Welcome to Just Answer. I am here to help you resolve your tax and finance concerns. Please feel free to ask anytime you need extra help.
The IRS is specific in the deductibility of meal expenses. They only allow the deduction of 50% of this cost. Here is a brief piece from them.
Taxpayers who travel away from home on business may deduct related expenses, including the cost of reaching their destination, the cost of lodging and meals and other ordinary and necessary expenses. Taxpayers are considered "traveling away from home" if their duties require them to be away from home substantially longer than an ordinary day's work and they need to sleep or rest to meet the demands of their work. The actual cost of meals and incidental expenses may be deducted or the taxpayer may use a standard meal allowance and reduced record keeping requirements. Regardless of the method used, meal deductions are generally limited to 50 percent as stated earlier. Only actual costs for lodging may be claimed as an expense and receipts must be kept for documentation. Expenses must be reasonable and appropriate; deductions for extravagant expenses are not allowable. More information is available in Publication 463, Travel, Entertainment, Gift, and Car Expenses.
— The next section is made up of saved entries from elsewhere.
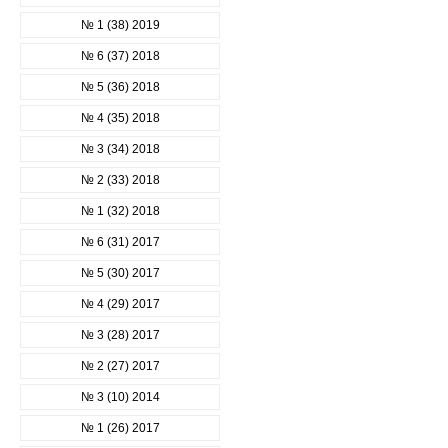
№ 1 (38) 2019
№ 6 (37) 2018
№ 5 (36) 2018
№ 4 (35) 2018
№ 3 (34) 2018
№ 2 (33) 2018
№ 1 (32) 2018
№ 6 (31) 2017
№ 5 (30) 2017
№ 4 (29) 2017
№ 3 (28) 2017
№ 2 (27) 2017
№ 3 (10) 2014
№ 1 (26) 2017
As to your accountant's statement that you should use the higher per diem thereby saving some of this deduction (actually putting you ahead, there is a problem. If you only used $10 in billing for this cost, you will only be able to deduct the 1/2 of that or $5. Doing otherwise will create a risk if you are ever audited. Audits will involve the examination of actual billings and will determine that you have misstated the deduction. This is a risk you may not want to take.
I think my accountant was referring only to meals/incidentals, not hotel per diem. And he seems to be correct because as you noted:
The actual cost of meals and incidental expenses may be deducted or the taxpayer may use a standard meal allowance and reduced record keeping requirements. Regardless of the method used, meal deductions are generally limited to 50 percent as stated earlier. (This refers to 50% of the standard meal allowance as well as to actuals.)
What I find odd is that contractors sometimes get a 1099 form that only lists labor and not reimbursed expenses. Contractors who get those annual summaries tell me that they therefore do not have to pay any tax on expenses since the companies did not show they paid them.
The companies do show they paid the expenses and to whom they were paid in their records. They just do not issue the 1099 forms for this. It is strange that they would do this for some but not all. They could face penalties if the IRS determines they issued the forms incorrectly but that is not your concern as long as you are doing things correctly.
Thank you for the opportunity to assist you.